With so much on his plate, the efficiency with which he studies for tests can seem like a matter of survival. Struggling under the stress of freshman year, Brower turned to Quizlet, an online platform for learning tools such as games and flashcards.
“The idea that [Quizlet] could help me got me started,” Brower said. “The idea that it would help everybody else improve their grades kept me going.”
Three years later, Brower’s Quizlet classroom has about 100 members and 147 study sets ranging from AP Psychology to Spanish III Honors, some of which have been viewed over 50 times. Noticing how many students relied on study sets from “jbrower19” to help them prepare for tests, CCHS Senior Rohan Patel decided to nominate Brower for the Quizlet Hero Award, given by the website to those who have assisted a number of others with their Quizlet study sets.
“When I saw this Quizlet hero competition and what it stood for, I immediately thought of [Brower] and everything he has done for all of us,” Patel said. “So when I looked it over and informed him about it, he was ecstatic because we both knew for a fact that this competition is about people who have done exactly the things that he has done on a day-to-day basis.”
Though he’s committed to helping others, Brower is careful not to neglect his own ambitions; it might not be the most popular weekend pastime, but he sets aside a considerable portion of his spare time for studying. Spending anywhere between two to twelve hours studying each weekend, he refutes accusations of insanity with impressive results. Innumerable hours spent pouring over textbooks, Brower says, are a worthy investment in his future. Some subjects, however, come easily to him; though he hasn’t always been drawn to science, he reacted extremely well with his 10th grade chemistry class. The product? Passion.
”I understood [chemistry] from the day I walked in, I’ve loved it ever since, and I miss it every day,” Brower confessed. “I’d tell you a good chemistry joke, but all the good ones Argon.”
An aspiring chemical engineer, Brower hopes to apply his interest in Chemistry to an actual profession. Proving that even role models have role models, he’s identified an exemplar within the halls of CCHS – Physics teacher Dr. Jorge Rigol, a published physicist who assisted the team of scientists that discovered element 118, formally named Ununoctium.
”Dr. Rigol is amazing,” Brower said. “He helped discover an element! I want him to sign my periodic table for me.”

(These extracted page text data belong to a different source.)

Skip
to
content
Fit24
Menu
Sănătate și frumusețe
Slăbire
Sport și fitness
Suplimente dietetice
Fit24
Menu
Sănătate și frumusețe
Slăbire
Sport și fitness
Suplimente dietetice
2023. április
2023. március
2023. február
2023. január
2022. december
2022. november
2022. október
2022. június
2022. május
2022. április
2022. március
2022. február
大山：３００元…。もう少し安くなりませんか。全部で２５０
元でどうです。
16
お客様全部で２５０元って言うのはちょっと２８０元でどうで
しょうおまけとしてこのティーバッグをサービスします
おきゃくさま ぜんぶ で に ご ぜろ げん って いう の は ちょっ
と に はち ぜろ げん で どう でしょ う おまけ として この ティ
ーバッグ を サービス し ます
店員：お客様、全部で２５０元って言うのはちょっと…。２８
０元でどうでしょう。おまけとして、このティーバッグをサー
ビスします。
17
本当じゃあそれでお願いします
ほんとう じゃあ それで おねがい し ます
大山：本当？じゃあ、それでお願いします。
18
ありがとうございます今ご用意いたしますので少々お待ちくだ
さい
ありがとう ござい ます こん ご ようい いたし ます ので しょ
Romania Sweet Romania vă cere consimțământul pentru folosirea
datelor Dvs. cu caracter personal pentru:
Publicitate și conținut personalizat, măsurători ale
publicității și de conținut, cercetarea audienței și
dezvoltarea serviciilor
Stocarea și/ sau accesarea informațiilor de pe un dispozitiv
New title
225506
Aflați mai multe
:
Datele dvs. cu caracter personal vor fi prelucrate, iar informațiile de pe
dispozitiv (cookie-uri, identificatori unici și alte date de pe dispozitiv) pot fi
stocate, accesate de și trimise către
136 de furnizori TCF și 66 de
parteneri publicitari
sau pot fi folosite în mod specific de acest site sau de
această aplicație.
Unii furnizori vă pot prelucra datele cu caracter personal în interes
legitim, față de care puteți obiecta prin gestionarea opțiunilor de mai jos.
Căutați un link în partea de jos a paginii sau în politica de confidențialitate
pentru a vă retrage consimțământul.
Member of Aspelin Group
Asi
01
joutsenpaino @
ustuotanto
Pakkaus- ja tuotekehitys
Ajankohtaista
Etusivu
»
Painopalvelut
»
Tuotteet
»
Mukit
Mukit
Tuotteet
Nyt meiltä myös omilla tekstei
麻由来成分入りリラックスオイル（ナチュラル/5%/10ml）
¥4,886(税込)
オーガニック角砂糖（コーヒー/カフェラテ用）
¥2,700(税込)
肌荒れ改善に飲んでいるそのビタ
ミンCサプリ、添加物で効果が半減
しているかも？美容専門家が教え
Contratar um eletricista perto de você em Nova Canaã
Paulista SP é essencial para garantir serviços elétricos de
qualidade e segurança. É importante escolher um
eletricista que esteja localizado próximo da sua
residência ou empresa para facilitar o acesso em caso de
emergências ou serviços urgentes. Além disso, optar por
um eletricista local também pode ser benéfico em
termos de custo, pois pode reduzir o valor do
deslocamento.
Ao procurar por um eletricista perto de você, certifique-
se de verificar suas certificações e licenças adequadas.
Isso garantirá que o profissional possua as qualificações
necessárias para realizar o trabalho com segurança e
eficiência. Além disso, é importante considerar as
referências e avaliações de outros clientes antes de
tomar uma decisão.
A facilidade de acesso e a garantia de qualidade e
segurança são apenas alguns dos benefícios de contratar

Influenced by Rigol’s success, Brower guarantees that soon he’ll be the one wearing lab coats, attempting to answer the most perplexing of questions, and trying not to singe off his eyebrows. When that time comes, he’ll know he has his Quizlets to thank.

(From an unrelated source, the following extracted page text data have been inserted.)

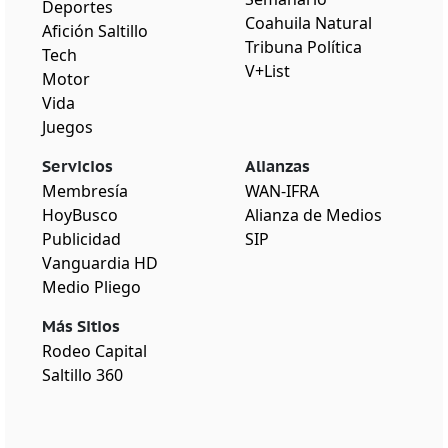
Deportes
Coahuila Natural
Afición Saltillo
Tribuna Política
Tech
V+List
Motor
Vida
Juegos
Servicios
Alianzas
Membresía
WAN-IFRA
HoyBusco
Alianza de Medios
Publicidad
SIP
Vanguardia HD
Medio Pliego
Más Sitios
Rodeo Capital
Saltillo 360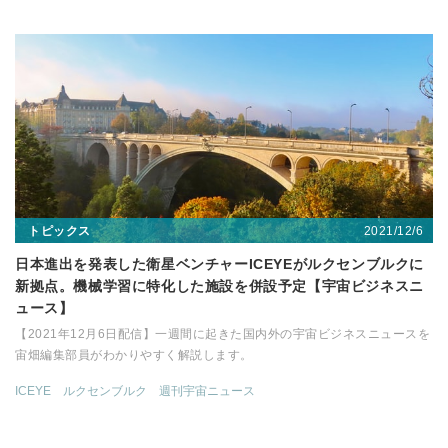
2021/12/6
トピックス
日本進出を発表した衛星ベンチャーICEYEがルクセンブルクに
新拠点。機械学習に特化した施設を併設予定【宇宙ビジネスニ
ュース】
【2021年12月6日配信】一週間に起きた国内外の宇宙ビジネスニュースを
宙畑編集部員がわかりやすく解説します。
ICEYE
ルクセンブルク
週刊宇宙ニュース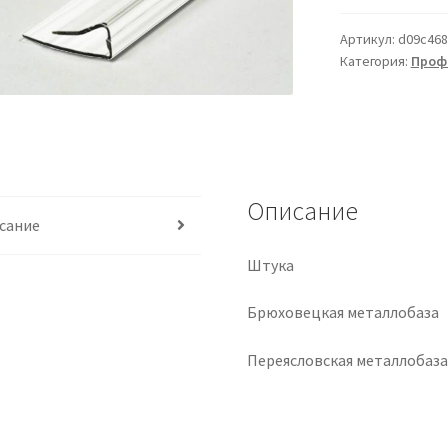
Артикул:
d09c468
Категория:
Проф
Описание
сание
Штука
Брюховецкая металлобаза
Переясловская металлобаз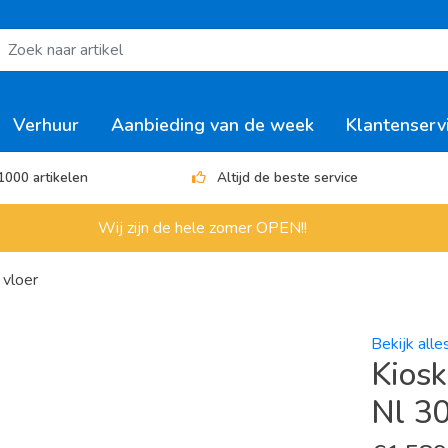
Verhuur
Aanbieding van de week
Klantenserv
1000 artikelen
Altijd de beste service
Wij zijn de hele zomer OPEN!!
vloer
Bekijk alle
Kios
Nl 30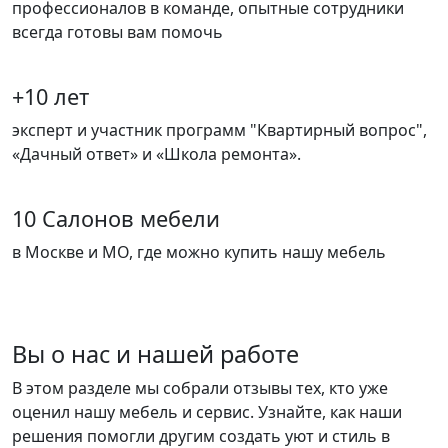
профессионалов в команде, опытные сотрудники
всегда готовы вам помочь
+10 лет
эксперт и участник программ "Квартирный вопрос",
«Дачный ответ» и «Школа ремонта».
10 Салонов мебели
в Москве и МО, где можно купить нашу мебель
Вы о нас и нашей работе
В этом разделе мы собрали отзывы тех, кто уже
оценил нашу мебель и сервис. Узнайте, как наши
решения помогли другим создать уют и стиль в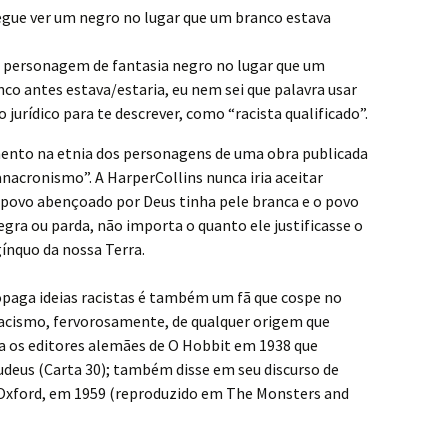
gue ver um negro no lugar que um branco estava
 personagem de fantasia negro no lugar que um
o antes estava/estaria, eu nem sei que palavra usar
o jurídico para te descrever, como “racista qualificado”.
mento na etnia dos personagens de uma obra publicada
nacronismo”. A HarperCollins nunca iria aceitar
 povo abençoado por Deus tinha pele branca e o povo
egra ou parda, não importa o quanto ele justificasse o
nquo da nossa Terra.
opaga ideias racistas é também um fã que cospe no
racismo, fervorosamente, de qualquer origem que
ara os editores alemães de O Hobbit em 1938 que
deus (Carta 30); também disse em seu discurso de
 Oxford, em 1959 (reproduzido em The Monsters and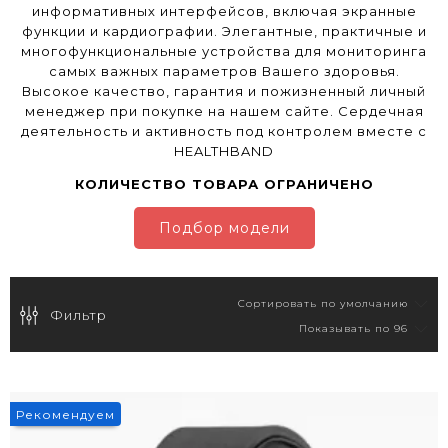
информативных интерфейсов, включая экранные
функции и кардиографии.
Элегантные, практичные и
многофункциональные устройства для мониторинга
самых важных параметров Вашего здоровья.
Высокое качество, гарантия и пожизненный личный
менеджер при покупке на нашем сайте. Сердечная
деятельность и активность под контролем вместе с
HEALTHBAND
КОЛИЧЕСТВО ТОВАРА ОГРАНИЧЕНО
Подбор модели
Фильтр
Рекомендуем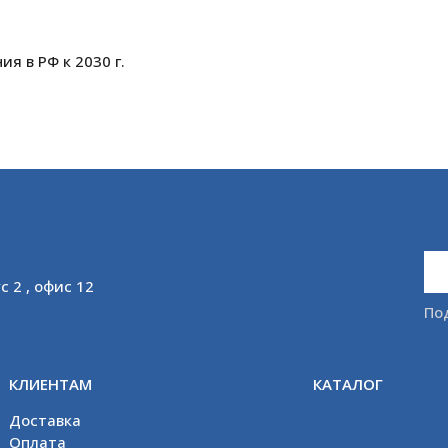
я в РФ к 2030 г.
с 2 , офис 12
По
КЛИЕНТАМ
КАТАЛОГ
Доставка
Оплата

”I think people are starting to understand why I do what I do,” Brower said. ”They’re going to realize it very soon.”
Until then, Brower remains content with his high school experiences and accomplishments thus far, and will continue to foster dreams of going to a large university with an energetic, involved student body, much like the one he’s used to at Cooper City High School.
”Success is realizing that you’ve accomplished a lot that you’re proud of, and you can look back and smile about it,” Brower said. “Just strive for your best, know what you can do, and don’t be afraid to take a risk.”